The ESAs all noted their intention to take into account in finalising their proposals developments at an international level and in the United States. In early March, the Bank for International Settlements (BIS) published its working paper no. 373: ‘Collateral requirements for mandatory central clearing of over-the-counter derivatives’, looking at current practices. BIS research shows that major dealers already have sufficient unencumbered assets to meet initial margin requirements, although some may need to increase their cash holdings to meet variation margin calls. The paper also indicated that a default fund worth only a small fraction of dealers' equity appears to be sufficient to protect CCPs against almost all potential losses that could arise on default of one or more dealers.

The consultation period on both the EBA and ESAs’ discussion papers closes on 2 April 2012. It is expected that a similar process to that indicated for the ESMA discussion paper on RTS under EMIR (published 16 February) will be adopted, in that following input from stakeholders to the issues raised in the discussions papers, a second consultation on the draft text will follow in the summer--prior to submission to the Commission by the end of September. However, this is dependent to some extent on when the final text of EMIR is published in the Official Journal.


FSB update on LEI progress

One of the positive developments from the G20 summit in Cannes last year was the agreement that a Legal Entity Identifier (LEI) was both necessary and should be developed at a global level to help firms develop a consistent and integrated view of their counterparty risk exposures. A unique, and single, LEI would also be beneficial to regulators, greatly facilitating the aggregation and sharing of information in order to effectively monitor risk concentrations.

The Financial Stability Board (FSB) was tasked with pushing forward the development of an identification system for financial counterparties. Their recent update report suggests that ‘significant’ strides have been made in identifying the key issues and developing framework solutions. However, before the work on its five streams (governance; operational model; scope, confidentiality and access; funding; and implementation and phasing) is completed, the LEI Expert Group has decided to publish its thinking on two technical points to give early clarity and guidance to industry, and to help with forthcoming proof-of-concepts.
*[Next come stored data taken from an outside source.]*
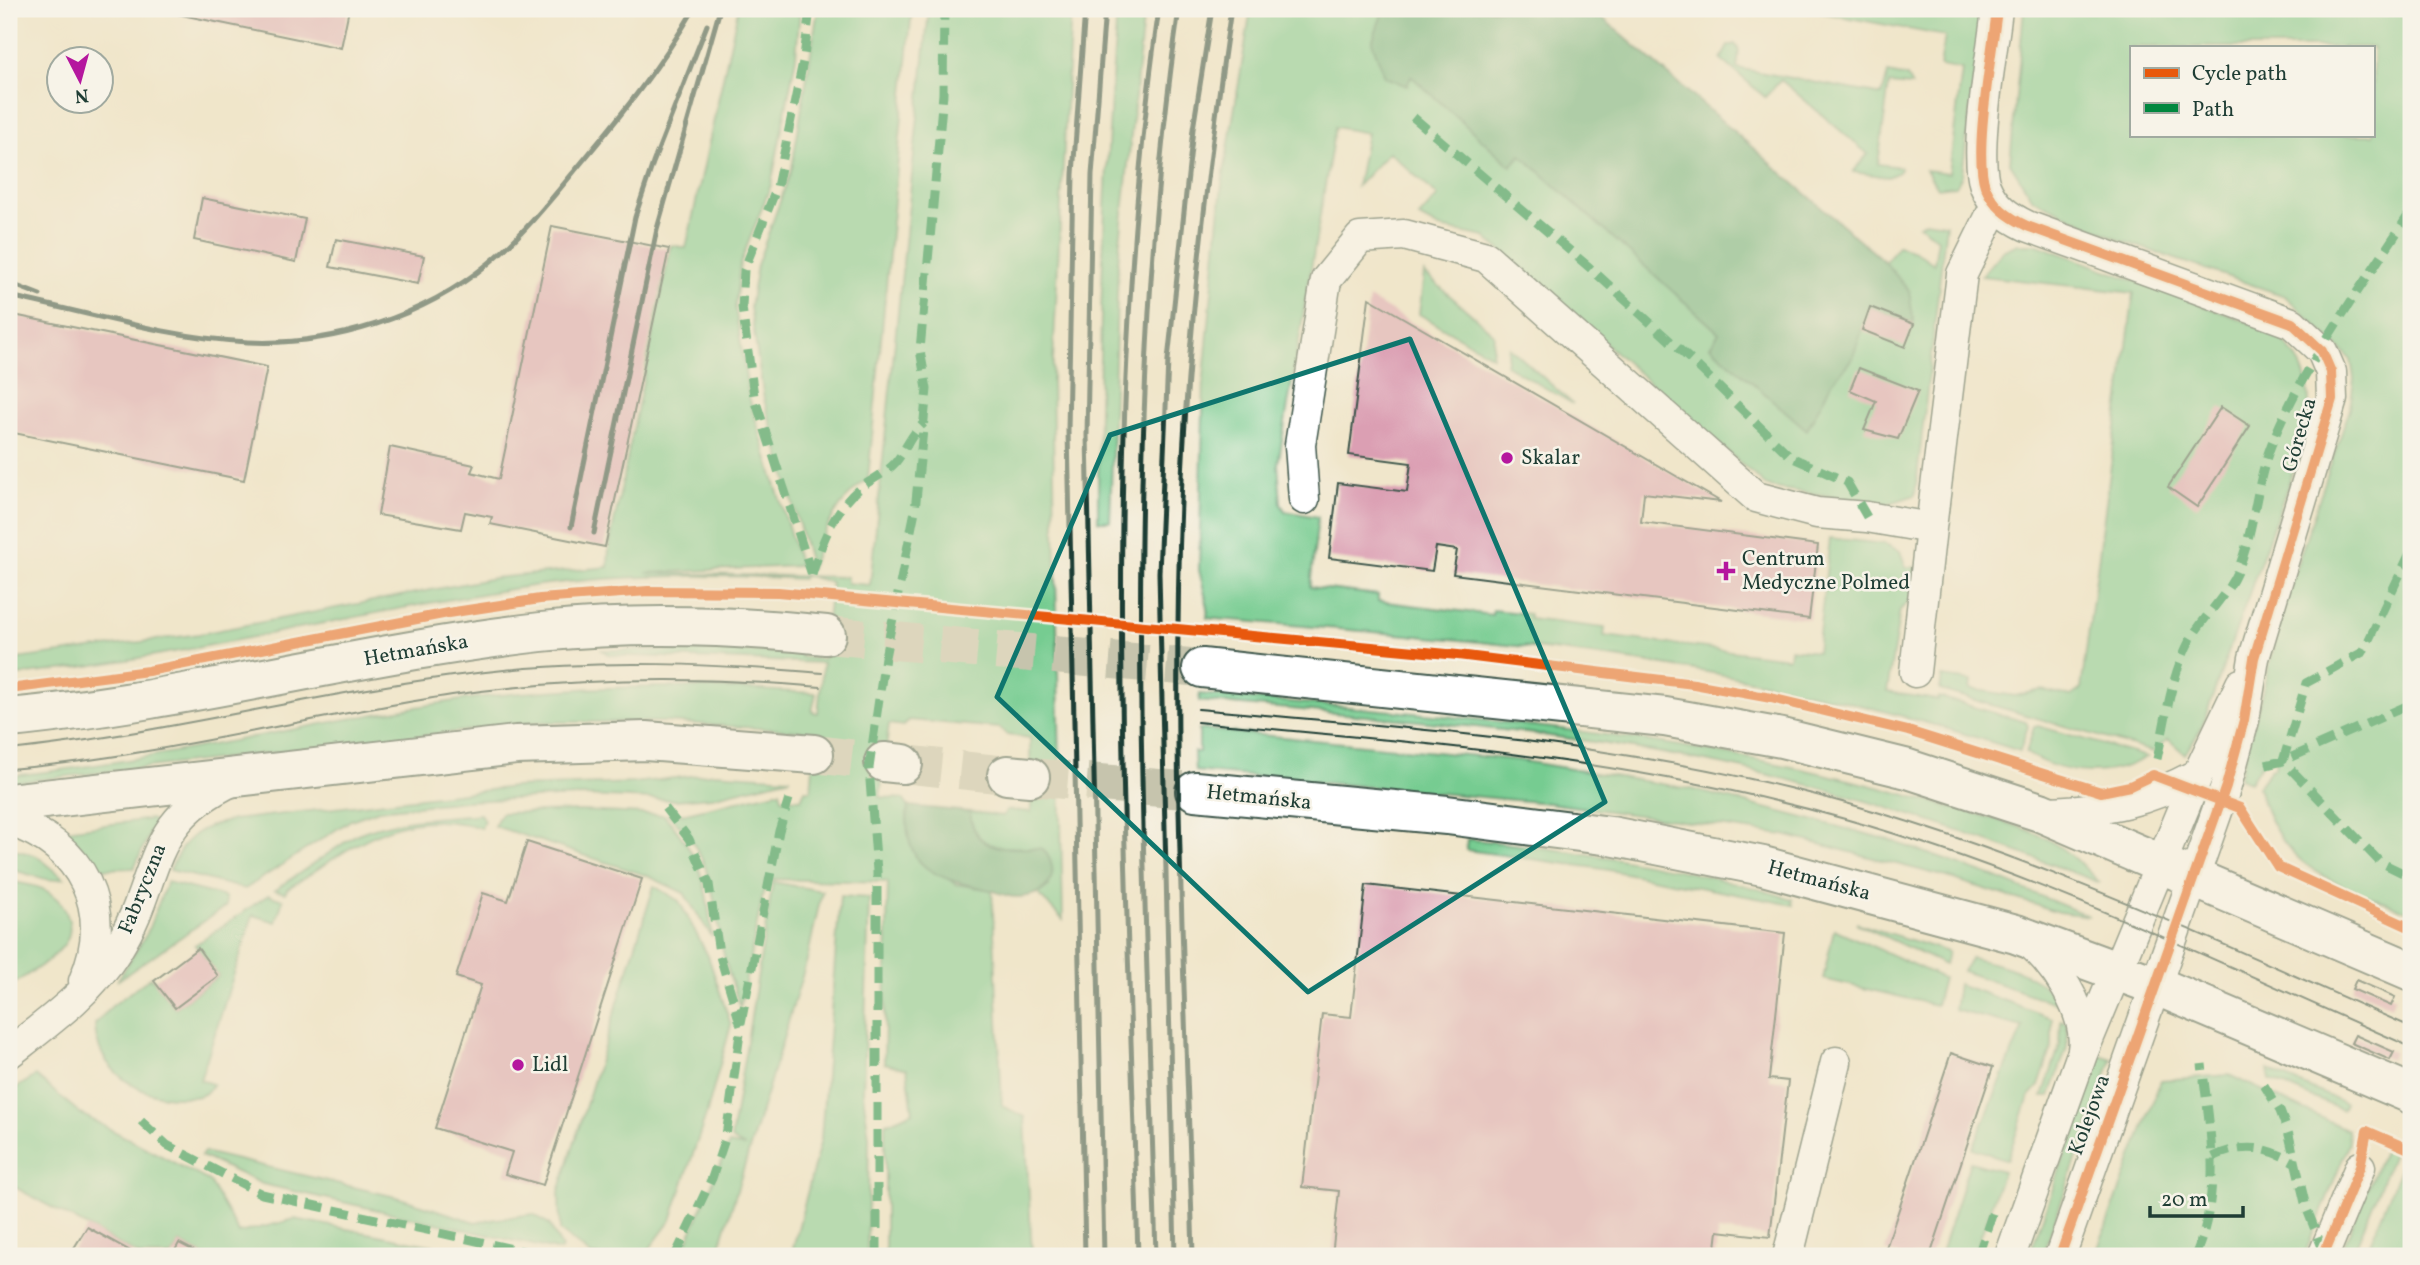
<svg xmlns="http://www.w3.org/2000/svg" width="2420" height="1265" font-family="Vollkorn,serif">
<rect width="100%" height="100%" fill="#f7f3e8"/>
<filter id="ink" filterUnits="userSpaceOnUse"><feTurbulence type="fractalNoise" baseFrequency=".0143" numOctaves="2"/><feDisplacementMap in="SourceGraphic" scale="14" xChannelSelector="R" yChannelSelector="G"/><feConvolveMatrix kernelMatrix="1 2 1 2 8 2 1 2 1" color-interpolation-filters="sRGB"/></filter>
<filter id="wash" filterUnits="userSpaceOnUse"><feTurbulence type="fractalNoise" baseFrequency=".00686" numOctaves="4" result="noise"/><feDisplacementMap in="SourceGraphic" scale="28" xChannelSelector="R" yChannelSelector="G"/><feGaussianBlur stdDeviation="1.57" result="paint"/><feColorMatrix in="noise" values="0 0 0 0 0 0 0 0 0 0 0 0 0 0 0 0 0 1.4 0 .05"/><feComposite in="paint" operator="in"/></filter>
<g filter="url(#wash)">
<rect width="100%" height="100%" fill="#f0e6cb"/>
<path fill="#76cc91" stroke="#4a8462" stroke-width="2" fill-rule="evenodd" d="M738 9H800L796 57 771 185 740 264 735 307 749 397 800 566 646 573 847 577V583L870 585 929 9H1071L1052 381 1063 920 1038 894 1049 886 1019 847C991 849 973 842 970 812L1003 816 1007 810 1031 812 1030 738 1007 735 1000 728 909 720 904 726 889 724 880 797 903 799 908 806 907 820 955 884 992 890 1002 1106 1025 1117 1032 1256H885V1124L913 1112 907 1069 884 1063 888 882 766 879 740 1008C735 990 727 970 723 951 712 895 714 856 668 814L686 813 780 791 782 798 801 799 805 790H811L816 732 666 722H542L9 783V776C169 760 324 718 483 697 594 683 704 686 816 693L812 712 818 713 823 663 609 655 602 650 801 652V657L823 659 831 582 803 575 802 579C713 574 621 574 532 586 357 611 185 658 9 676V660L199 634 494 578 608 567 609 547 671 245 686 248Z
M818 9H912L868 479C837 500 822 533 811 568L764 399 750 307 757 265 792 168Z
M1117 9H1144L1118 262 1110 521H1098C1098 350 1104 180 1117 9Z
M1251 9H1592L1885 262 1898 246 1915 251 1934 264 1938 239 1919 225 1925 221 1946 224 1915 495 1888 504 1773 488 1765 485 1485 237 1439 228 1419 217 1438 196 1389 152 1357 186 1367 133 1335 127 1278 464 1281 504 1285 511 1318 517 1310 587 1378 595V601L1492 615 1493 610 1529 614V619L1605 628 1604 636 1789 658 1790 649 1817 652 1830 538 1885 544 1900 551 1906 567H1917L1910 600 1900 610 1887 692 1938 700 1939 697 2026 722 2028 726 2020 751C1917 718 1813 690 1707 672 1542 644 1374 632 1207 618L1208 607 1199 570 1204 376 1222 185Z
M1802 9H1983L1962 175 1956 186 1937 188 1926 170 1949 173 1962 70 1940 66 1945 36Z
M2024 9H2411V913C2335 880 2283 876 2258 787L2271 769 2275 768 2277 757 2262 763 2250 782 2239 778 2295 570 2350 408 2354 379 2351 359 2285 296 2122 241 2033 199 2010 163ZM2131 47H2373V135H2131Z
M1735 44 1739 50 1737 68 1882 95 1888 73 1907 77 1912 86 1889 84 1878 164 1901 167 1899 172 1888 177 1853 172 1868 154 1781 80 1765 97 1721 59 1728 46Z
M2018 244H2035L2270 330C2305 355 2315 392 2306 434L2201 729 2185 754 2168 739 2153 752 1940 690 1942 677 1971 681 1970 689 2015 696 2041 690 2071 696 2081 689 2134 293 1981 276 2002 251Z
M1424 273 1494 334 1492 356 1419 314Z
M1509 347 1573 404 1506 365Z
M1200 694C1442 716 1686 731 1921 799 1956 809 2022 823 2052 842 2070 853 2085 868 2100 883 1975 835 1851 791 1720 764 1549 729 1373 717 1199 701Z
M2038 726 2147 757C2109 779 2064 776 2026 753L2034 727Z
M1199 729 1517 760 1691 789 1886 839 1994 877 2089 916 2058 912 1947 877 1784 835 1549 803 1195 771 1194 752H1199Z
M715 773 791 778 712 797 675 800 582 796 465 801 379 810 351 820 245 889 170 870C184 837 198 827 233 820L514 787 634 783Z
M582 811 664 815C702 858 706 882 712 937L684 893 648 876 494 826 501 813Z
M480 814 484 820 481 828C398 803 353 848 287 889L285 893 275 890 357 834C396 818 439 818 480 814Z
M151 819 155 822 134 868 101 869 65 830Z
M1467 839C1577 851 1686 866 1792 899L1793 905 1603 869 1466 850Z
M9 848 37 856 64 878 49 880 9 869Z
M9 881C22 884 40 885 51 894 68 906 77 931 62 947 49 963 26 975 9 987Z
M167 882 225 897 226 906 117 981 146 935Z
M773 882 822 891 807 960 717 1256H681L729 1144 745 1147 731 1139Z
M654 886 679 901 708 956 731 1025 707 1112 671 1220 644 1256H592L560 1231 559 1192Z
M268 895 283 900 276 922 253 915 200 1080 213 1084C206 1098 195 1097 181 1097 139 1098 96 1070 95 1024L112 1006 151 977 175 1008 218 976 195 945Z
M840 896 869 898 863 1093 869 1137 867 1256H791L821 1139Z
M1856 923 1948 952 1945 965Z
M1834 929 1943 978 1936 1005 1823 979Z
M1971 958C2008 967 2039 972 2061 1005L1962 971Z
M1958 984 2052 1018V1047L2039 1086 2029 1097 2007 1160 1973 1148 2023 1027 1954 1010Z
M2061 1020 2067 1023V1047L2050 1096H2043L2060 1044Z
M2100 1055 2112 1059 2042 1256H2029Z
M2268 1070 2345 1103 2342 1110 2270 1080Z
M2229 1075 2348 1130 2349 1143 2304 1256H2095L2161 1080Z
M36 1076 81 1114 209 1181 239 1233 295 1219 487 1256H204L179 1243 172 1256H140L9 1184V1092Z
M2385 1147 2395 1149 2352 1256H2339Z
M204 1152 400 1198 475 1222 533 1214 549 1224 562 1248 560 1251 262 1184 201 1156Z
M2406 1154 2411 1156V1256H2365Z
M1970 1162 2003 1171 1974 1256H1940Z"/>
<path fill="#60b07b" stroke="#407658" stroke-width="2" d="M1384 9H1592L1885 262 1909 291 1914 324 1870 308 1852 359 1832 382 1807 430 1710 346 1719 333 1521 155 1511 166 1411 76 1407 86 1385 77 1372 42Z
M908 806 970 812C974 858 1009 845 1043 849 1064 874 1047 898 1016 897 1007 897 998 892 990 890 937 878 901 871 908 806Z"/>
<g id="blocks">
<path fill="#db9fb3" d="M153 9H349L341 48Z
M202 198 305 219 296 262 194 240Z
M552 226 669 249 605 547 490 524 492 517 465 512 461 529 378 515 390 447 474 465 471 472 499 479Z
M336 239 424 256 418 284 330 267Z
M1369 298 1721 502 1644 493 1641 522 1818 545 1809 619 1453 574 1457 550 1436 547 1432 571 1329 558 1338 483 1407 492 1411 463 1349 455Z
M1870 307 1914 324 1905 347 1862 330Z
M9 314 267 367 244 480 9 432Z
M1859 368 1918 391 1898 439 1864 430 1876 401 1850 390Z
M2221 407 2250 426 2197 507 2168 487Z
M527 842 642 879 543 1185 505 1174 512 1152 435 1128 481 985 456 977 483 893 508 901Z
M1366 885 1785 933 1769 1079 1788 1081 1770 1237 1718 1231 1715 1256H1332L1339 1191 1302 1187 1322 1014 1351 1017Z
M198 948 218 976 175 1008 154 981Z
M2356 980 2395 997 2391 1006 2352 989Z
M2355 1035 2394 1052 2390 1060 2351 1043Z
M1951 1053 1993 1067 1930 1256H1902L1885 1251Z
M87 1227 136 1254 69 1256Z
M179 1243 204 1256H172Z"/>
</g>
</g>
<g filter="url(#ink)">
<use href="#blocks" fill-opacity="0" stroke="#3e564b" stroke-width="2"/>
<g fill="none" stroke-linecap="round" stroke-linejoin="round">
<path stroke="#c6c4ad" stroke-width="38" stroke-dasharray="38 19" stroke-linecap="butt" d="M826 635 1202 668
M814 754 884 762
M903 764 1007 775
M1030 777 1195 791"/>
<defs>
<path id="minor" d="M1997 9C1993 50 1973 151 1985 186 1993 206 2008 217 2027 226L2292 323 2322 351 2331 372 2332 399 2254 658 2244 720 2226 786 2060 1256
M1304 499 1300 445 1326 280 1360 238 1404 235 1486 257 1756 497 1817 513 1867 517 1931 528 1962 274 1996 205
M1915 672 1931 528
M2048 812C2109 809 2144 803 2198 774
M9 821C83 844 115 910 84 981
M2023 938C2053 958 2089 1014 2083 1050
M9 1053C46 1024 92 991 117 950 162 878 142 823 234 780
M1788 1256 1836 1062
M2010 1256 2082 1054 2198 774 2241 684
M2323 1256 2360 1167"/>
<path id="major" d="M1202 668 1665 717 1782 738 1908 769 2040 812 2411 971
M9 718C188 701 362 652 541 632 636 622 731 625 826 635
M884 762 903 764
M1007 775 1030 777
M1195 791 1447 815 1611 836 1763 866 2016 934 2157 986 2411 1094
M9 803 516 745 646 741 814 754"/>
</defs>
<use href="#minor" stroke="#3e564b" stroke-width="33"/>
<use href="#major" stroke="#3e564b" stroke-width="42"/>
<use href="#minor" stroke="#fff" stroke-width="30"/>
<use href="#major" stroke="#fff" stroke-width="38"/>
<path stroke="#1f3d34" stroke-width="2" d="M1198 709C1397 727 1595 740 1789 788 2006 841 2207 938 2411 1027
M1197 722C1415 742 1633 759 1845 819 2040 874 2225 966 2411 1047
M9 750C172 733 331 688 495 671 605 659 712 664 822 673
M9 769C158 757 304 717 452 695 575 677 696 676 821 687"/>
<path stroke="#1f3d34" stroke-width="5" d="M9 283 40 295
M9 296C85 312 170 338 248 342 332 346 424 317 489 263 524 234 553 197 582 162 623 113 662 64 694 9
M571 527 635 217 653 163 707 25
M594 533 657 229 720 9
M1085 1256 1068 431 1073 174 1085 9
M1104 1256 1087 435 1092 175 1105 9
M1138 1256C1126 840 1099 422 1159 9
M1156 1256C1144 840 1119 423 1179 9
M1175 1256 1159 573 1168 360 1193 129 1212 9
M1193 1256C1186 1005 1171 753 1181 502 1187 337 1207 173 1231 9"/>
<path stroke="#00873e" stroke-width="9" stroke-dasharray="18 9" stroke-linecap="butt" d="M810 9 804 57 777 187 744 270 742 307 754 396 812 575
M1413 117 1589 267 1691 360 1791 457 1847 482 1867 517
M2411 551 2363 652 2306 683 2283 761 2380 862 2411 877
M812 575C821 544 833 511 859 489 870 480 885 474 895 463 906 450 910 435 924 423
M2157 759C2166 720 2170 679 2189 642 2203 617 2226 597 2237 572 2255 531 2255 485 2272 443 2306 360 2363 286 2411 211
M2266 765 2283 761 2411 704
M665 808 689 839 709 884 719 953 741 1026 726 1136 712 1178 675 1256
M741 1023 779 831 789 799
M2264 1085 2280 1111 2289 1135 2306 1207 2324 1252
M141 1121 167 1145 262 1194 545 1256
M2213 1157C2243 1143 2266 1146 2296 1163
M877 1256V871L869 768 885 657 915 511 927 389 920 350 943 94 944 9
M1978 1256 1994 1208
M2195 1256C2223 1191 2210 1132 2202 1064"/>
<defs>
<path id="cycleway" d="M1997 9C1993 50 1973 151 1985 186 1993 206 2008 217 2027 226L2292 323 2322 351 2331 372 2332 399 2254 658 2244 720 2226 786 2060 1256
M9 689 148 671 448 613 540 599 648 591 778 592 1458 655 1694 684 1771 698 1908 731 2101 792 2130 786 2153 775 2240 808 2278 867 2411 928
M2323 1256 2360 1167 2367 1131 2411 1150"/>
</defs>
<use href="#cycleway" stroke="#f7f3e8" stroke-width="15"/>
<use href="#cycleway" stroke="#e8590c" stroke-width="10"/>
</g>
</g>
<path d="M0 0H2420V1265H0ZM1410 339 1605 802 1308 992 997 697 1110 435Z" fill="#f0e6cb" fill-opacity=".55" fill-rule="evenodd"/>
<path fill="none" stroke="#0f766e" stroke-width="5" stroke-linejoin="round" d="M1410 339 1605 802 1308 992 997 697 1110 435Z"/>
<g fill="#b5179e" stroke="#f7f3e8" stroke-width="2.5">
<circle cx="1507" cy="458" r="7"/>
<path d="M1722.5 560.5h7v7h7v7h-7v7h-7v-7h-7v-7h7z"/>
<circle cx="518" cy="1065" r="7"/>
</g>
<g text-anchor="middle" dominant-baseline="central" stroke-width="5" stroke-linejoin="round" paint-order="stroke">
<g font-size="21" fill="#1f3d34" stroke="#f7f3e8">
<text transform="translate(2300 435) rotate(-74)">Górecka</text>
<text transform="translate(416 651) rotate(-10)">Hetmańska</text>
<text transform="translate(1259 798) rotate(6)">Hetmańska</text>
<text transform="translate(1819 881) rotate(15)">Hetmańska</text>
<text transform="translate(143 889) rotate(-68)">Fabryczna</text>
<text transform="translate(2090 1115) rotate(-70)">Kolejowa</text>
</g>
<g font-size="21" fill="#1f3d34" stroke="#f7f3e8" text-anchor="start">
<text x="1521" y="458">Skalar</text>
<text x="1742" y="559">Centrum<tspan x="1742" dy="24">Medyczne Polmed</tspan></text>
<text x="532" y="1065">Lidl</text>
</g>
</g>
<rect width="2420" height="1265" fill="none" stroke="#f7f3e8" stroke-width="35"/>
<rect x="2130" y="46" width="245" height="91" fill="#f7f3e8" stroke="#a1aaa0" stroke-width="2"/>
<rect x="2144" y="68" width="35" height="10" fill="#e8590c" stroke="#a1aaa0" stroke-width="2"/>
<text x="2192" y="80" font-size="21" fill="#1f3d34">Cycle path</text>
<rect x="2144" y="103" width="35" height="10" fill="#00873e" stroke="#a1aaa0" stroke-width="2"/>
<text x="2192" y="116" font-size="21" fill="#1f3d34">Path</text>
<g transform="translate(80 80) rotate(174)"><circle r="33" fill="#f7f3e8" stroke="#a1aaa0" stroke-width="2"/>
<path d="M0-5L12 26L0 18L-12 26Z" fill="#b5179e"/>
<text y="-10" font-size="19" font-weight="bold" text-anchor="middle" fill="#1f3d34">N</text>
</g>
<path d="M2150 1206v10h93v-10" fill="none" stroke="#1f3d34" stroke-width="3.5"/>
<text x="2161" y="1206" font-size="21" fill="#1f3d34" stroke="#f7f3e8" stroke-width="5" paint-order="stroke">20 m</text>
</svg>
First, the Expert Group has agreed that a 20-character alphanumeric code is a good basis for the global LEI code. Second, the Expert Group has agreed the following 6 data elements will all form part of the minimum set of reference data required:
  • name of the legal entity
  • address of the headquarters of the legal entity
  • address of legal formation
  • date of the first LEI assignment
  • date of last update of the LEI
  • date of expiry, if applicable.
It should be noted that this limited minimum set of the reference data is the product of the first round of regulatory discussions. This early guidance is also subject to final confirmation as the Expert Group completes its work.